I was solving a larger shell model using a rigid-body constraint and could not solve the problem successfully when I used the NLGEOM setting. I was able to determine that the rigid-body constraint was causing convergence problems. I was able to reduce the larger model to a model of only three shell quadrilateral elements for the comparison with the solid approach. It turns out that the equivalent solid model does not have any convergence problems. So, it might be that my approach to shell modelling is somehow wrong or that the rigid constraint works differently for shell and solid models. It makes the use of rigid body constraint almost unusable for the shell models and NLGEOM.
The solid model (Solid.inp) is a plate of dimensions x: 30; y: 10; z: 1; meshed with three C3D20 elements. The material has elastic properties of E = 200000 and a Poisson’s ratio of 0. The node-set (a) is fixed (d), the node-set (b) has a prescribed displacement of 0.01 in the displayed direction (e), and the node-set © is used in the rigid body constraint (f). The constraint uses the reference nodes “Ref node” and “Rot node” positioned on the centre of the rightmost face of the model (x, y, z: 5, 30, 0.5). This solid model can be solved using NLGEOM in 3 iterations. Moving the reference nodes around does not affect the solution.

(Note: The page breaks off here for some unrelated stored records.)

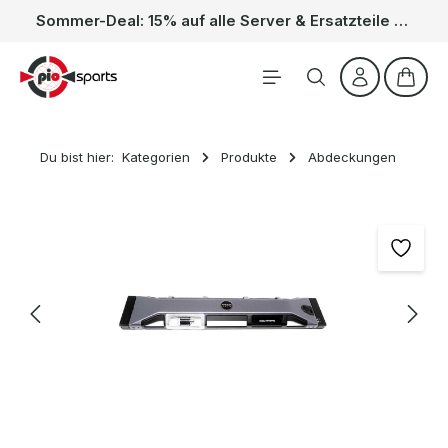
Sommer-Deal: 15% auf alle Server & Ersatzteile – Kein Code nötig, der Rabatt wird automatisch im Warenkorb abgezogen. Gültig vom 01.06. bis 31.08.
Zum Hauptinhalt springen
Waren
Du bist hier:
Kategorien
Produkte
Abdeckungen
Bildergalerie überspringen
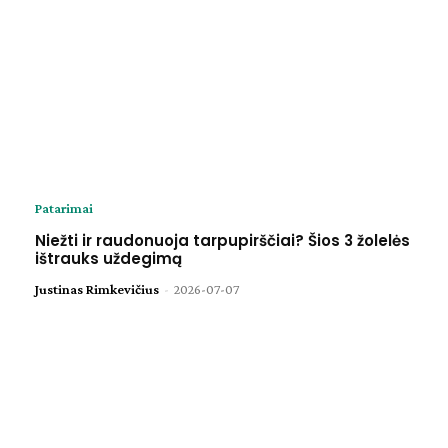
Patarimai
Niežti ir raudonuoja tarpupirščiai? Šios 3 žolelės
ištrauks uždegimą
Justinas Rimkevičius
-
2026-07-07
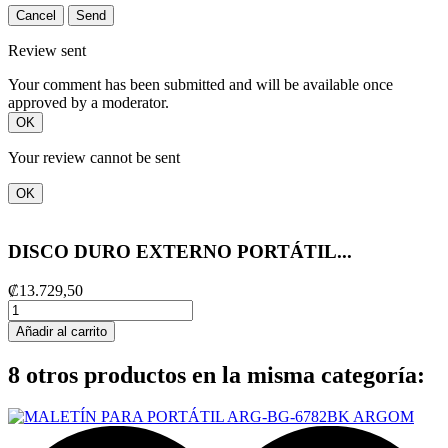
Cancel
Send
Review sent
Your comment has been submitted and will be available once
approved by a moderator.
OK
Your review cannot be sent
OK
DISCO DURO EXTERNO PORTÁTIL...
₡13.729,50
Añadir al carrito
8 otros productos en la misma categoría:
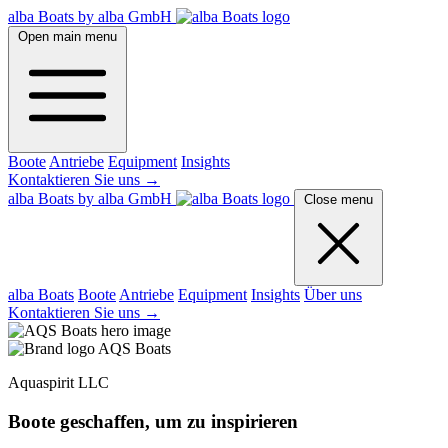
alba Boats by alba GmbH
Open main menu
Boote
Antriebe
Equipment
Insights
Kontaktieren Sie uns
→
alba Boats by alba GmbH
Close menu
alba Boats
Boote
Antriebe
Equipment
Insights
Über uns
Kontaktieren Sie uns
→
Aquaspirit LLC
Boote geschaffen, um zu inspirieren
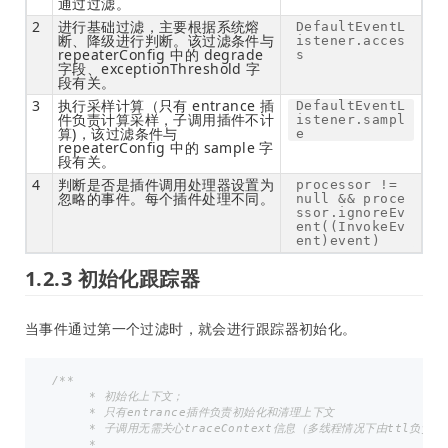
通过过滤。
2
进行基础过滤，主要根据系统熔
DefaultEventL
断、降级进行判断。该过滤条件与
istener.acces
repeaterConfig 中的 degrade
s
字段、exceptionThreshold 字
段有关。
3
执行采样计算（只有 entrance 插
DefaultEventL
件负责计算采样，子调用插件不计
istener.sampl
算)，该过滤条件与
e
repeaterConfig 中的 sample 字
段有关。
4
判断是否是插件调用处理器设置为
processor !=
忽略的事件。每个插件处理不同。
null && proce
ssor.ignoreEv
ent((InvokeEv
ent)event)
1.2.3 初始化跟踪器
当事件通过第一个过滤时，就会进行跟踪器初始化。
/**

     * 初始化上下文；

     * 只有entrance插件负责初始化和清理上下文

     * 子调用无需关心traceContext信息（多线程情况下由ttl负责cop
     *
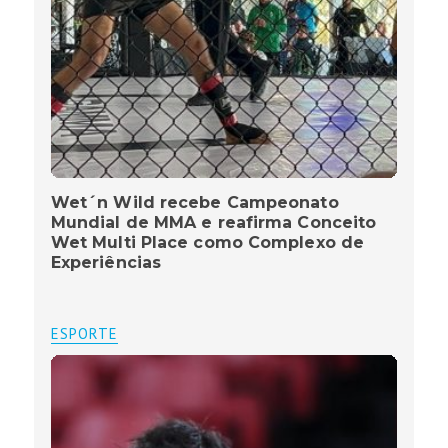
Wet´n Wild recebe Campeonato
Mundial de MMA e reafirma Conceito
Wet Multi Place como Complexo de
Experiências
ESPORTE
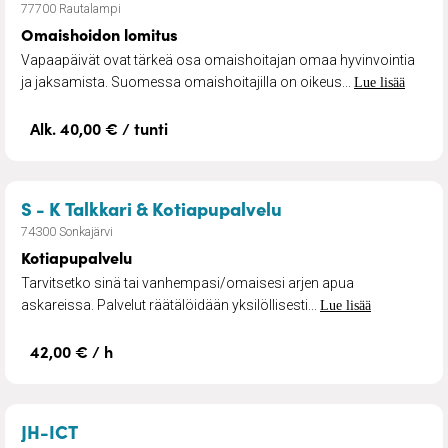
77700 Rautalampi
Omaishoidon lomitus
Vapaapäivät ovat tärkeä osa omaishoitajan omaa hyvinvointia
ja jaksamista. Suomessa omaishoitajilla on oikeus...
Lue lisää
Alk. 40,00 € / tunti
– Kotiapupalvelu
S - K Talkkari & Kotiapupalvelu
74300 Sonkajärvi
Kotiapupalvelu
Tarvitsetko sinä tai vanhempasi/omaisesi arjen apua
askareissa. Palvelut räätälöidään yksilöllisesti...
Lue lisää
42,00 € / h
– Tietokoneiden vianmääritys ja korjaus
JH-ICT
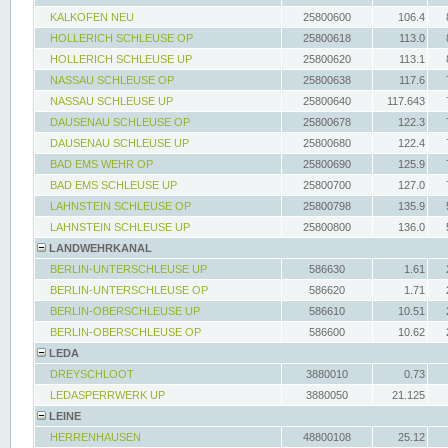
KALKOFEN NEU
25800600
106.4
HOLLERICH SCHLEUSE OP
25800618
113.0
HOLLERICH SCHLEUSE UP
25800620
113.1
NASSAU SCHLEUSE OP
25800638
117.6
NASSAU SCHLEUSE UP
25800640
117.643
DAUSENAU SCHLEUSE OP
25800678
122.3
DAUSENAU SCHLEUSE UP
25800680
122.4
BAD EMS WEHR OP
25800690
125.9
BAD EMS SCHLEUSE UP
25800700
127.0
LAHNSTEIN SCHLEUSE OP
25800798
135.9
LAHNSTEIN SCHLEUSE UP
25800800
136.0
LANDWEHRKANAL
BERLIN-UNTERSCHLEUSE UP
586630
1.61
BERLIN-UNTERSCHLEUSE OP
586620
1.71
BERLIN-OBERSCHLEUSE UP
586610
10.51
BERLIN-OBERSCHLEUSE OP
586600
10.62
LEDA
DREYSCHLOOT
3880010
0.73
LEDASPERRWERK UP
3880050
21.125
LEINE
HERRENHAUSEN
48800108
25.12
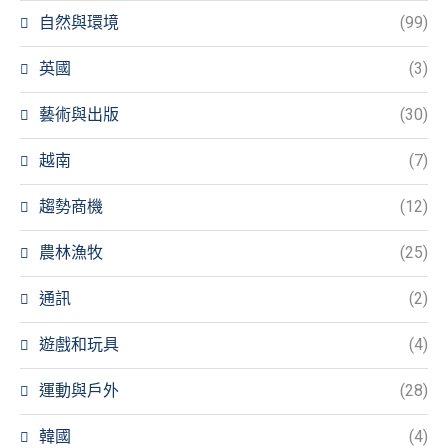
自然與環境
(99)
英國
(3)
藝術與出版
(30)
越南
(7)
趨勢商機
(12)
農林漁牧
(25)
通訊
(2)
遊戲和玩具
(4)
運動與戶外
(28)
韓國
(4)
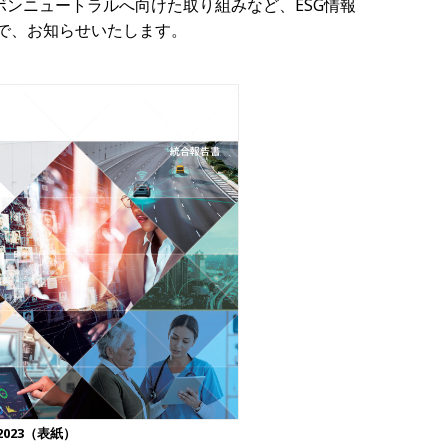
ボンニュートラルへ向けた取り組みなど、
ESG
情報
で、お知らせいたします。
2023（表紙）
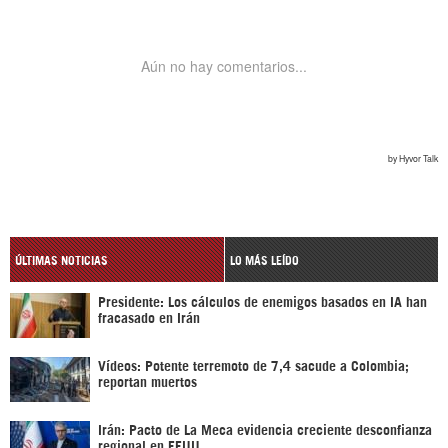
ÚLTIMAS NOTICIAS
LO MÁS LEÍDO
Presidente: Los cálculos de enemigos basados en IA han
fracasado en Irán
Vídeos: Potente terremoto de 7,4 sacude a Colombia;
reportan muertos
Irán: Pacto de La Meca evidencia creciente desconfianza
regional en EEUU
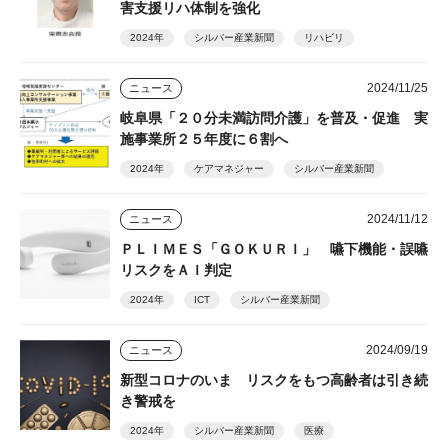
害支援リハ体制を強化
2024年
シルバー産業新聞
リハビリ
2024/11/25
ニュース
岐阜県「２０分未満訪問介護」を普及・促進 実
施事業所２５年度に６割へ
2024年
ケアマネジャー
シルバー産業新聞
2024/11/12
ニュース
ＰＬＩＭＥＳ「ＧＯＫＵＲＩ」 嚥下機能・誤嚥
リスクをＡＩ判定
2024年
ICT
シルバー産業新聞
2024/09/19
ニュース
新型コロナのいま リスクをもつ高齢者は引き続
き警戒を
2024年
シルバー産業新聞
医療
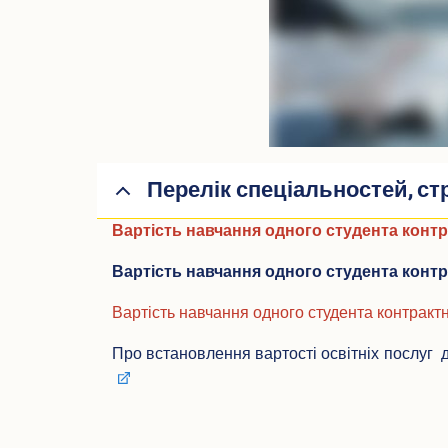
Перелік спеціальностей, ст
Вартість навчання одного студента конт
Вартість навчання одного студента конт
Вартість навчання одного студента контракт
Про встановлення вартості освітніх послуг 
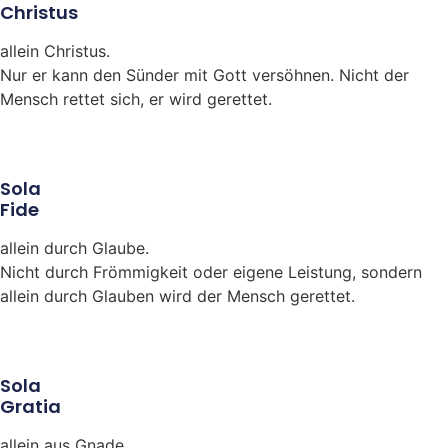
Christus
allein Christus.
Nur er kann den Sünder mit Gott versöhnen. Nicht der
Mensch rettet sich, er wird gerettet.
Sola
Fide
allein durch Glaube.
Nicht durch Frömmigkeit oder eigene Leistung, sondern
allein durch Glauben wird der Mensch gerettet.
Sola
Gratia
allein aus Gnade.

The shell model (g) (Shell.inp) is a plate of dimensions x: 30; y: 10; z: 0; meshed with three S8 elements. Everything else is the same. The reference nodes are positioned at x, y, z: 5, 30, 0. With the default settings for the NLGEOM incrementation, the problem cannot be solved. If the reference nodes are moved around, this affects the convergence of the solution (it should not!). At the reference nodes positioned at x, y, z: 5, 24.5, 0 the solution converges with the default incrementation but uses much larger number of increments.
So what is wrong with the rigid-body constraint? Any suggestions, ideas?